GTP engine and self-play learning in Go

https://katagotraining.org/

Other

3.47k stars 563 forks source link

CL_MEM_OBJECT_ALLOCATION_FAILURE after long run #406

Open kcwu opened 3 years ago

kcwu commented 3 years ago

After running ./katago contribute -config contribute.cfg 6.5 days, katago crashed with

terminate called after throwing an instance of 'StringError'                                                                                              
  what():  OpenCL error at /home/kcwu/src/katago/cpp/neuralnet/openclbackend.cpp, func err, line 1188, error CL_MEM_OBJECT_ALLOCATION_FAILURE

At the crash time, I didn't use the computer and didn't run other programs. This is just one time event. Katago can continue to run by invoking the same command line.

This katago is tag v1.8.0, build with cmake . -DUSE_BACKEND=EIGEN -DUSE_TCMALLOC=1 -DCMAKE_CXX_FLAGS='-march=native' -DUSE_AVX2=1 -DBUILD_DISTRIBUTED=1

lightvector commented 3 years ago

Could you attach your log file from that run? That would help with debugging. Thanks!

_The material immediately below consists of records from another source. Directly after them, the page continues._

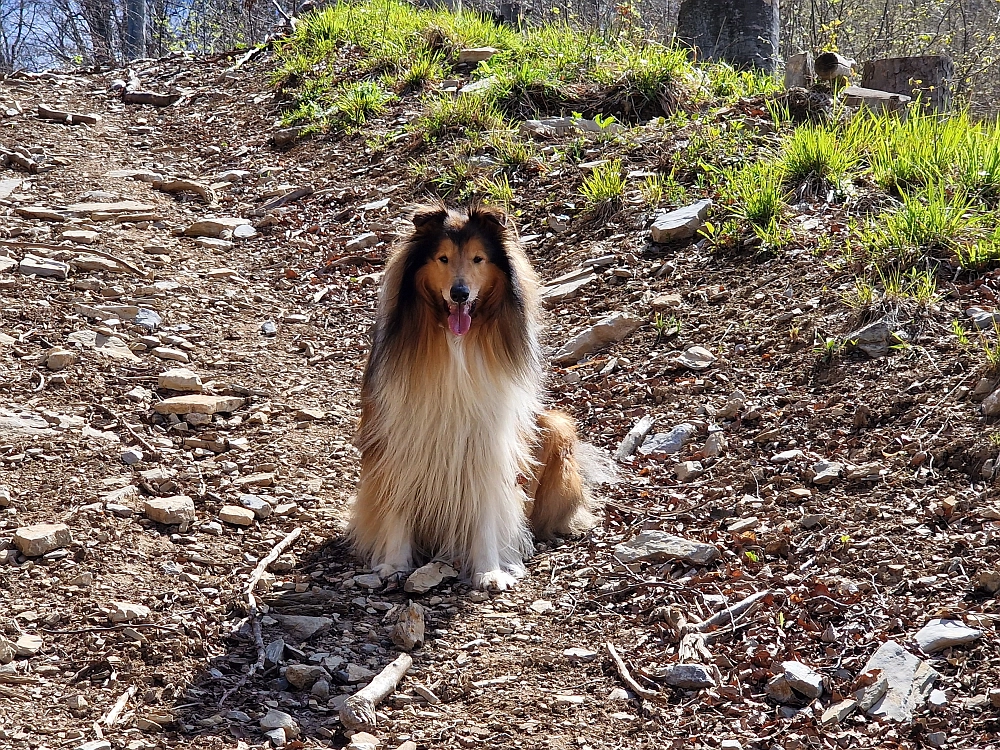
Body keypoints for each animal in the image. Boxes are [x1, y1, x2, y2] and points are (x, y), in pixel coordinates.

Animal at [350, 203, 600, 592]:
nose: (460, 294)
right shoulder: (398, 434)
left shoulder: (487, 443)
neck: (456, 343)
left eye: (478, 258)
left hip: (555, 427)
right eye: (442, 258)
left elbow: (486, 508)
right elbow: (398, 503)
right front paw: (394, 563)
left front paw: (490, 570)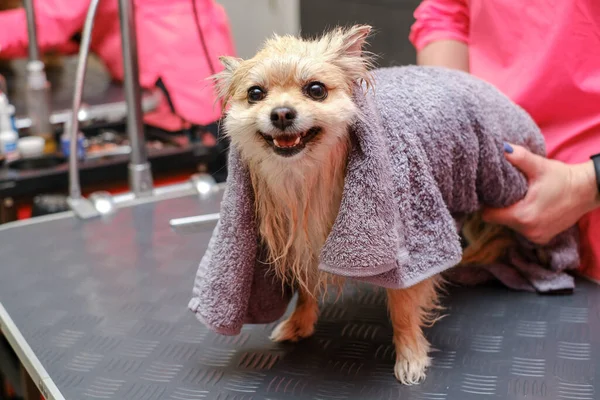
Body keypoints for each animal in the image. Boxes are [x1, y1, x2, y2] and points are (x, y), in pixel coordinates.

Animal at [213, 24, 512, 384]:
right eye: (256, 94)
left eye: (316, 90)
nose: (281, 113)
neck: (308, 180)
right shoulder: (302, 240)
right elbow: (305, 288)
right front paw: (300, 322)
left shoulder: (406, 247)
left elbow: (403, 305)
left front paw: (410, 354)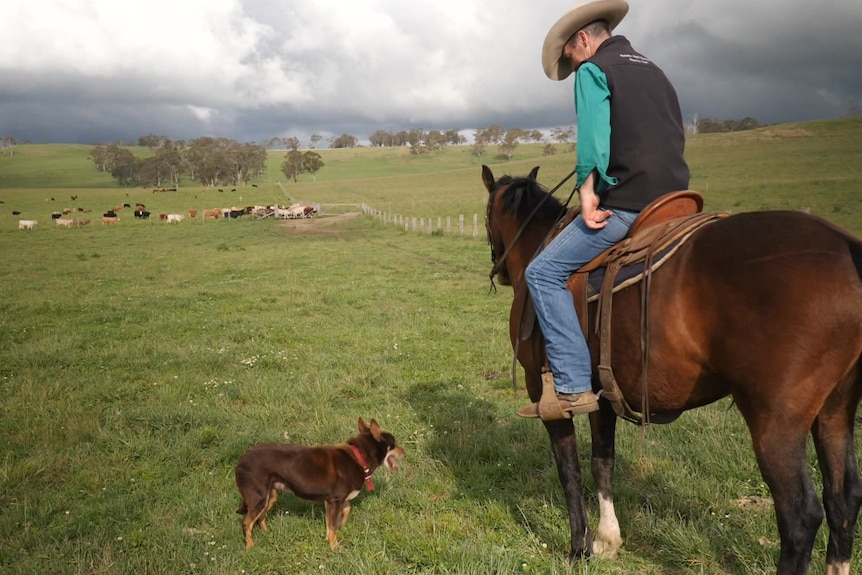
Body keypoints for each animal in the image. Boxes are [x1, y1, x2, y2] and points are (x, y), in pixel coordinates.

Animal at [235, 418, 406, 548]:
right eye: (394, 444)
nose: (404, 453)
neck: (359, 457)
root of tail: (240, 461)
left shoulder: (334, 500)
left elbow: (341, 514)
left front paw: (339, 526)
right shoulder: (334, 500)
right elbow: (332, 526)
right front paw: (334, 547)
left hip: (270, 496)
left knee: (260, 518)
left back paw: (267, 534)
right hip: (259, 498)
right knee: (247, 524)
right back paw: (250, 547)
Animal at [482, 164, 862, 572]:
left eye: (487, 215)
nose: (500, 271)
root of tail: (846, 247)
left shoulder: (546, 395)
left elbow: (569, 469)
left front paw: (578, 548)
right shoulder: (601, 394)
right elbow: (603, 461)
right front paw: (607, 539)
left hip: (776, 423)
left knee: (800, 516)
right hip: (835, 413)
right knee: (844, 499)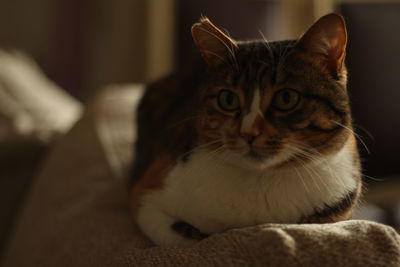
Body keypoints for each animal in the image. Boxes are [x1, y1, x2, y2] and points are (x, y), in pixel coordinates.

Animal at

kcwu commented 3 years ago

Which log file do you want?

lightvector commented 3 years ago

The log file corresponding to that run? Each time you start contribute it should make a file in the contribute katago_contribute directory, under logs/, with date based on the timestamp of the starting time of that instance.

kcwu commented 3 years ago

log20210125-203927-B29F88B22CC56B99.log attached

kcwu commented 3 years ago

I guess I know what happened.

Findings:

This GPU has only 4GB ram. The system and chrome already ate roughly 0.9GB. Only 3.1GB is available to katago.
1 model takes about 0.75GB
At the crashing time,
- kata1-b40c256-s5942610176-d1431052518 is training
- kata1-b40c256-s5942610176-d1431052518 vs kata1-b40c256-s5464776448-d1316114216 are just finished (12 minutes before crash) and not unloaded
- kata1-b40c256-s5805907200-d1398250937 vs kata1-b40c256-s5153959424-d1242653604 started and crashed
- 0.9+0.75*4=3.9 which is too close the limit.

lightvector commented 3 years ago

Ah. Okay, that sounds like that might explain it, thanks for the investigation! I was worried there was a memory leak or something in KataGo.

Any thoughts on a good option for fixing it? I guess I'll need to add some logic to instrument memory usage.

kcwu commented 3 years ago

Some ideas:

At least, we can improve the error message for CL_MEM_OBJECT_ALLOCATION_FAILURE. Tell users it might be GPU memory not enough.
Is it possible to query available GPU ram and estimate the required size for models? If yes, disable rating games temporarily if the memory is not enough to load more. If the GPU is only capable to load one model, warn users and don't get more tasks before all games are finished.

lightvector commented 3 years ago

Made the error messages slightly nicer: https://github.com/lightvector/KataGo/commit/0e75f8c82397f1b2380c4b9c581313e65fb1a9bf

Estimating required size for models and comparing it to query turns out to be tricky, so this is not going to be implemented in the near future. A workaround, for now, would be just for users on memory-limited GPUs to disable rating games if necessary (maxRatingMatches=0). This is not advertised particularly loudly right now, since it is undesirable in general for people to be using it, but in individual cases it could be a workaround.

kcwu commented 3 years ago

One idea: when CL_MEM_OBJECT_ALLOCATION_FAILURE occurs, don't interrupt the whole program. Instead, bypass the rating task, sleep a longer while, and continue to request another task from the server. Give up (terminate the program) only if no other threads are running.

lightvector commented 3 years ago

If you have an idea of how to implement that, let me know. This error is buried VERY deep, and is not even directly associated with any particular task, due to being in a different thread.